Chemosynthetic symbioses, even while being ubiquitous and evolutionarily relevant, have received far less attention than heterotrophic (e.g. rumen) and photosynthetic (e.g. coral) symbioses and their research has been hampered by the lack of model systems. Symbiotic and free-living Sulfur Oxidizing Bacteria (SOB) are hypothesized to have played an important role in the evolution of life and biogeochemical cycling of sulfur, and they fuel some of the most productive ecosystems on Earth, such as deep-sea hydrothermal vent communities. In light of their ecological and evolutionary relevance, we aim to develop model systems involving related SOB (yet unclassified Gammaproteobacteria) that are interestingly capable of forming “promiscuous” interactions with diverse eukaryotes (ciliates, cnidaria) as well as prokaryotes.
The only fast reproducing chemosynthetic symbiosis which has been cultivated in the laboratory is Zoothamnium niveum. This giant colonial ciliate thrives in sulfidic marine shallow waters and is entirely covered with a monolayer of sulfur-oxidizing bacteria, Ca. Thiobius zoothamnicola. In this mutualistic symbiosis, the ciliate host benefits from carbon transfer, while the bacteria benefit from a competition-free environment and enhanced access to an electron donor (hydrogen sulfide) and acceptor (oxygen). The current state-of-art requires cultivation using custom-made flow-through chambers which are needed to provide the symbiosis with a continuous supply of sulfide and oxygen. Unfortunately, these high-maintenance chambers are expensive and not readily available to the community, limiting the potential of Z. niveum to become a true model system.
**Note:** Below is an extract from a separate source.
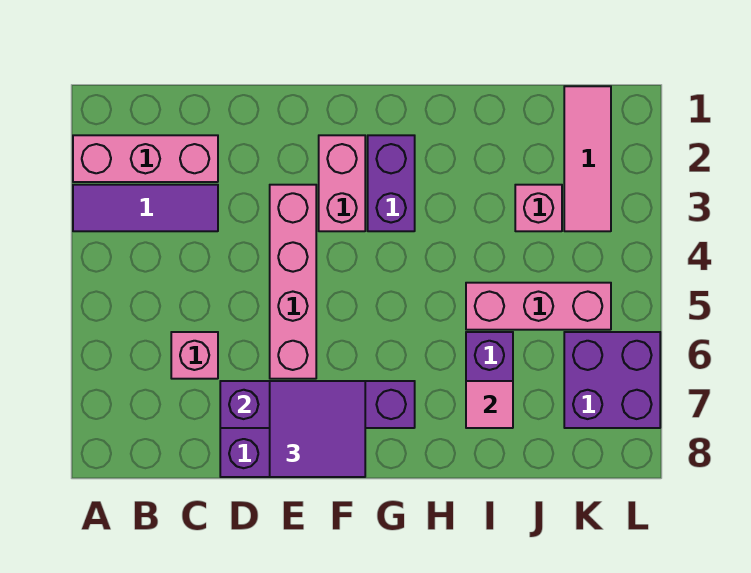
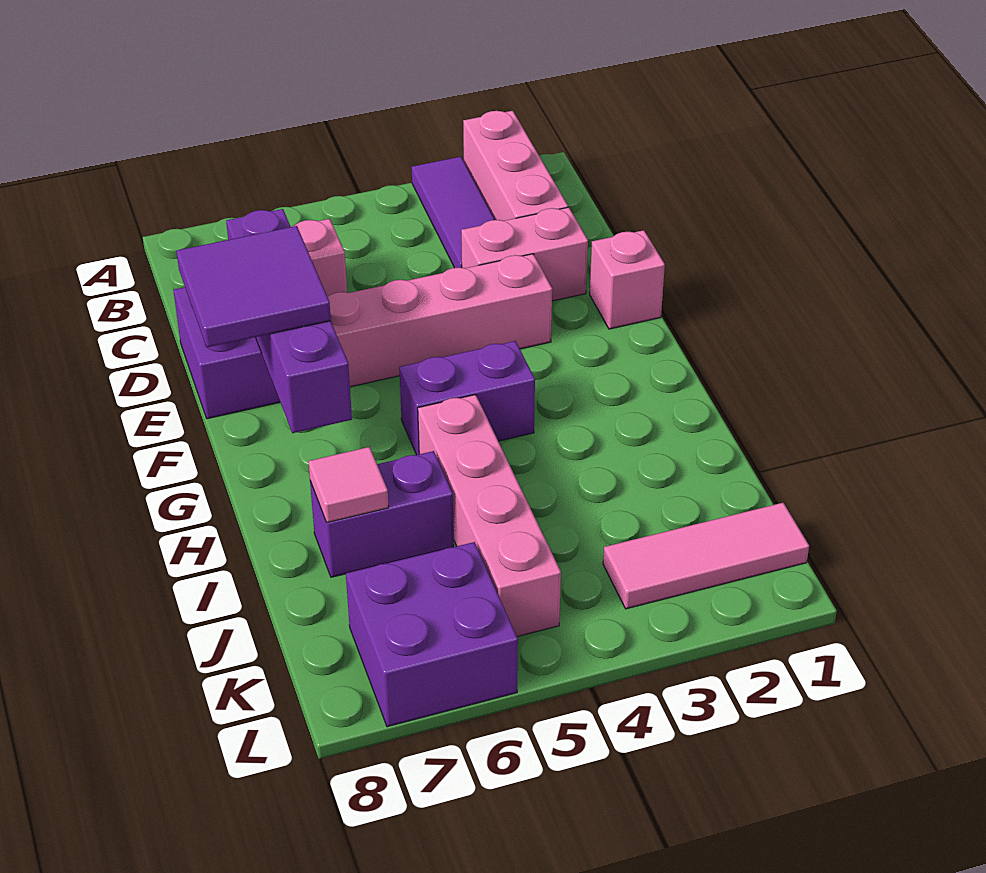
pink 1x2 brick [319,135,365,231] -> pink 1x2 brick moved to [461,207,588,301]
purple 1x2 brick [368,135,415,231] -> purple 1x2 brick moved to [399,341,535,455]
pink 1x3 brick [466,283,611,330] -> pink 1x4 brick [418,395,561,637]
pink 1x1 brick [515,185,562,231] -> pink 1x1 brick moved to [590,230,665,329]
We aim to overcome these obstacles and help establish Z. niveum as the first fast reproducing, easy-to-culture chemosynthetic symbiosis model system in the laboratory that is reproducible and experimentally tractable. As a first step towards this goal, we have developed a new low-cost cultivation device that includes a modified tesla valve ensuring the mixing of sulfide and oxic seawater. High-fidelity complex computational fluid dynamics simulations were performed to determine the ideal fluidic and structural parameters. These devices can easily be produced in any laboratory using 3D models of printable molds for casting slide-bound polydimethylsiloxane (PDMS) chambers.